Keterangan ini menunjukkan bahwa Nabi tiba di Madinah pada hari Jumat 16 Rabi’ul Awwal/28 September 622 M. Sedangkan ahli tarikh lainnya berpendapat hari Senin 12 Rabi’ul Awwal/5 Oktober 621 M, namun ada pula yang menyatakan hari Jumat 12 Rabi’ul Awwal/24 Maret 622 M.

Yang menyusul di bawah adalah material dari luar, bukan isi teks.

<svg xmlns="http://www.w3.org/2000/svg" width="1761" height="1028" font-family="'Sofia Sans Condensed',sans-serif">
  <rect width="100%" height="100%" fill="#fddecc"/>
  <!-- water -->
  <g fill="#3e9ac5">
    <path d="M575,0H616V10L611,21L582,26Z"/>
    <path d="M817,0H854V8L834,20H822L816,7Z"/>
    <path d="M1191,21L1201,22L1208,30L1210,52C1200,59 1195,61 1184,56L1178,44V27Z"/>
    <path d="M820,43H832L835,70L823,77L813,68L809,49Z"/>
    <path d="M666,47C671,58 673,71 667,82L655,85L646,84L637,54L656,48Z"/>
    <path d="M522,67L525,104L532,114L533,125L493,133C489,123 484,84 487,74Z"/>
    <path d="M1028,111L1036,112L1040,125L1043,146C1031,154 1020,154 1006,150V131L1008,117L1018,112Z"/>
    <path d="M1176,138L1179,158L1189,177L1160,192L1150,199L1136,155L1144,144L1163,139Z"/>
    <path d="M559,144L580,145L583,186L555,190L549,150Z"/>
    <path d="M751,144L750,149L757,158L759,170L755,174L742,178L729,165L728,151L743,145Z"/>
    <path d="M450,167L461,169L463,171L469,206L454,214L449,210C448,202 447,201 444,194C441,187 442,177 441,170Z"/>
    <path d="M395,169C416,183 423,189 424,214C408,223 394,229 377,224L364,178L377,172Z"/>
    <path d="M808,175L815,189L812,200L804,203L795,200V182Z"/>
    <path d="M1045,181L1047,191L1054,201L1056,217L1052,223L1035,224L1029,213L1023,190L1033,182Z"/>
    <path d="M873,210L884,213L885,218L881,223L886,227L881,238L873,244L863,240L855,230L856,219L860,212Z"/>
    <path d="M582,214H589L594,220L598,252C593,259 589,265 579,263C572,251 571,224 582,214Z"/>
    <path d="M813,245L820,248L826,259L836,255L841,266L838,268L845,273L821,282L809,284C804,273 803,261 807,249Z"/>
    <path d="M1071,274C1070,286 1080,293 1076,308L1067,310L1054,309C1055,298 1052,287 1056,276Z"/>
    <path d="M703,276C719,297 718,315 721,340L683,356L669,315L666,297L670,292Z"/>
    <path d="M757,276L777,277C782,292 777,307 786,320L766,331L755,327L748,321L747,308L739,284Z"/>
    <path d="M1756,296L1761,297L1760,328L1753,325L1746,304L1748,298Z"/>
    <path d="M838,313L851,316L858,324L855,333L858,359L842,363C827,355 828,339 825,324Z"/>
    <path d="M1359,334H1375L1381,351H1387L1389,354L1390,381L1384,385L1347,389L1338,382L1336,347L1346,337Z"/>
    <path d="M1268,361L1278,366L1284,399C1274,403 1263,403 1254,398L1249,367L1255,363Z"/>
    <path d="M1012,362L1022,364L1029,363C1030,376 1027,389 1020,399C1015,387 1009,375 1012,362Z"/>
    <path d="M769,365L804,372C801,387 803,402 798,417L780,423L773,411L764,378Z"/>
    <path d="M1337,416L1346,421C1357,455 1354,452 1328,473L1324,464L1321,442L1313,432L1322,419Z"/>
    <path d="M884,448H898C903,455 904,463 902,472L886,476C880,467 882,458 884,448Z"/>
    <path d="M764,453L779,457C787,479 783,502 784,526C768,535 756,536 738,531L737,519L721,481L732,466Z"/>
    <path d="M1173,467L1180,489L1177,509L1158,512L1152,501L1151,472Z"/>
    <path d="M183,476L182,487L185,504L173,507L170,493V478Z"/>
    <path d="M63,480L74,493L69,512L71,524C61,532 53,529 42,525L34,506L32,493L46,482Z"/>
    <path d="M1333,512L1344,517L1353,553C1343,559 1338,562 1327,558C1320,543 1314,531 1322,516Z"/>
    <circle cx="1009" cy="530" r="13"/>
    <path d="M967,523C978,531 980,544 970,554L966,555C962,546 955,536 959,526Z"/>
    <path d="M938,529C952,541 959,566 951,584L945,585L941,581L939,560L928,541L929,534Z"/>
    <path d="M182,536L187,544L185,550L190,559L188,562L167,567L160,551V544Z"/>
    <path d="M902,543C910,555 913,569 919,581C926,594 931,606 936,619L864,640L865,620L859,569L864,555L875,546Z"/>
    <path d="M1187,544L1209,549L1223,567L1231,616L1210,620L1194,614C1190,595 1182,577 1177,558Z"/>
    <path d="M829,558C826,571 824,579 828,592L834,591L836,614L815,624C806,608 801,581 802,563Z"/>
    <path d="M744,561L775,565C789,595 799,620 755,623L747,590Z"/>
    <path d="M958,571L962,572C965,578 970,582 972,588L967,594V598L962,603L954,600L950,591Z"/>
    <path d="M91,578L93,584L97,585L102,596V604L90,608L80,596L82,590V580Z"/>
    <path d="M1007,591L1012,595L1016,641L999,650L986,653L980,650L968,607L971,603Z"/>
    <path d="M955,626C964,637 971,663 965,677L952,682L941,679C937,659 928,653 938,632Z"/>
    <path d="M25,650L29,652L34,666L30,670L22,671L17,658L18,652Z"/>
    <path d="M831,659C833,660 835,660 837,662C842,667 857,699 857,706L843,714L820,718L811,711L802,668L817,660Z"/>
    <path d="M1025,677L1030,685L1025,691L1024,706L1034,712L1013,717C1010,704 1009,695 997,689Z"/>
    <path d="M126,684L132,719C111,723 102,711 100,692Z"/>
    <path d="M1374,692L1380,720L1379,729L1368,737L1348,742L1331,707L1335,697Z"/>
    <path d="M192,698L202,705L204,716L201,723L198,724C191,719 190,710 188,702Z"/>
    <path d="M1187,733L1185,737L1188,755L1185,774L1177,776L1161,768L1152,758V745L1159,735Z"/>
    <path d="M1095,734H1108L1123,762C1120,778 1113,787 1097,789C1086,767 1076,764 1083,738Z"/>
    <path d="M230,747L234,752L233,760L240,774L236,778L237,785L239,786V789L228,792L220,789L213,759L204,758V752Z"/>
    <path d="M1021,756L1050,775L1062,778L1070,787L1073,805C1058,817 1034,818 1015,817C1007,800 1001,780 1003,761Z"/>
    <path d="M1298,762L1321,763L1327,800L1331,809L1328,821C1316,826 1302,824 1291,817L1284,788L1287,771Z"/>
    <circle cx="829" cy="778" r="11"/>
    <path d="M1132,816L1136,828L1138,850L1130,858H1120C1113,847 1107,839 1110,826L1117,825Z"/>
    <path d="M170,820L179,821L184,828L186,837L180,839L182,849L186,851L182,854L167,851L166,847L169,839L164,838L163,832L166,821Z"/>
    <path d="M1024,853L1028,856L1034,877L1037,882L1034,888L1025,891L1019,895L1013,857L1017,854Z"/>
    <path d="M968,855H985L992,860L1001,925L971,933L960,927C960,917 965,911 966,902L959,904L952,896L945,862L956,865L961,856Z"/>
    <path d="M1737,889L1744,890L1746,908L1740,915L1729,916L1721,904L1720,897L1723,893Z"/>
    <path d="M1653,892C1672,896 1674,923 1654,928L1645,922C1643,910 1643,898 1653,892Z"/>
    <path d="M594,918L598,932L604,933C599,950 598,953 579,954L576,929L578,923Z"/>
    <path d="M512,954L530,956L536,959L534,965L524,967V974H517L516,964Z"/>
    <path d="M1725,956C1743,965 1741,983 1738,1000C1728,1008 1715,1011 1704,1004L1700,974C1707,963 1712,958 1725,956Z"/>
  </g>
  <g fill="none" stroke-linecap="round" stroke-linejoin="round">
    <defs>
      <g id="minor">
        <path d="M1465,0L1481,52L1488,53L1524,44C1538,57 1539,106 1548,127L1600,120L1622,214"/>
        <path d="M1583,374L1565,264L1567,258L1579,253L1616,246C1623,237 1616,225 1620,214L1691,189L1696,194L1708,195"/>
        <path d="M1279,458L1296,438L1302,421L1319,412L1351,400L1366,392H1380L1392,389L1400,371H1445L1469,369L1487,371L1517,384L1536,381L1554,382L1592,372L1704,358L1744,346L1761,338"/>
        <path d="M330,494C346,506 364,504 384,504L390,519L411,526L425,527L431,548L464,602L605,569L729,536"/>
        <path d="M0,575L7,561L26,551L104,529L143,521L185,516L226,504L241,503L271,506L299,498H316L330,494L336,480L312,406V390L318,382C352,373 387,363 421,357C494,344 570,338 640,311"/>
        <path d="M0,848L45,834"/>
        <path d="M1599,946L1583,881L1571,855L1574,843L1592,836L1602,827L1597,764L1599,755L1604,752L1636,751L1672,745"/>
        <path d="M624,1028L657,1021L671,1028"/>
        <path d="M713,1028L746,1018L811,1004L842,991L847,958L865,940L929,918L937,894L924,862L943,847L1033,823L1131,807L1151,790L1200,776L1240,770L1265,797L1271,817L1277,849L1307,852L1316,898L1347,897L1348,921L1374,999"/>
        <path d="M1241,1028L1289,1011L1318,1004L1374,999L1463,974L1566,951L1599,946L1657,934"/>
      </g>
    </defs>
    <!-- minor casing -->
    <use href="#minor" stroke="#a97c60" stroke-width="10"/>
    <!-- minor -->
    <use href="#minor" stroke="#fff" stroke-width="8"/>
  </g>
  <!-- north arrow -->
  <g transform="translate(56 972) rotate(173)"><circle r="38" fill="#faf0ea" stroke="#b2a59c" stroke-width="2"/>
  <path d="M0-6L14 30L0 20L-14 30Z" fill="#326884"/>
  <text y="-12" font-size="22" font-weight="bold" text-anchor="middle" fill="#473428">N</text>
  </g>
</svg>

Terlepas dari perbedaan tanggal dan tahun, baik hijriah maupun masehi, namun para ahli tarikh semuanya bersepakat bahwa hijrah Nabi terjadi pada bulan Rabi’ul Awwal, bukan bulan Muharram. Antara permulaan hijrah Nabi dan bulan Muharam ketika itu terdapat jarak atau sudah terlewat sekitar 82 hari. (awal Muharram ketika itu jatuh pada tanggal 15 Juli 622 M).
Karena itu, penetapan bulan Muharram oleh Umar bin Khatab sebagai permulaan tahun hijriah tidak didasarkan atas pengagungan dan peringatan peristiwa hijrah Nabi. Sebagai bukti, beliau tidak menetapkan bulan Rabi’ul Awwal (bulan hijrahnya Rasul ke Madinah) sebagai permulaan bulan pada kalender Hijriah. Lebih jauh dari itu, beliau pun tidak pernah mengadakan peringatan tahun baru hijriah, baik tiap bulan Muharram maupun Rabi’ul Awwal, selama kekhalifahannya. Demikian pula khalifah sesudahnya.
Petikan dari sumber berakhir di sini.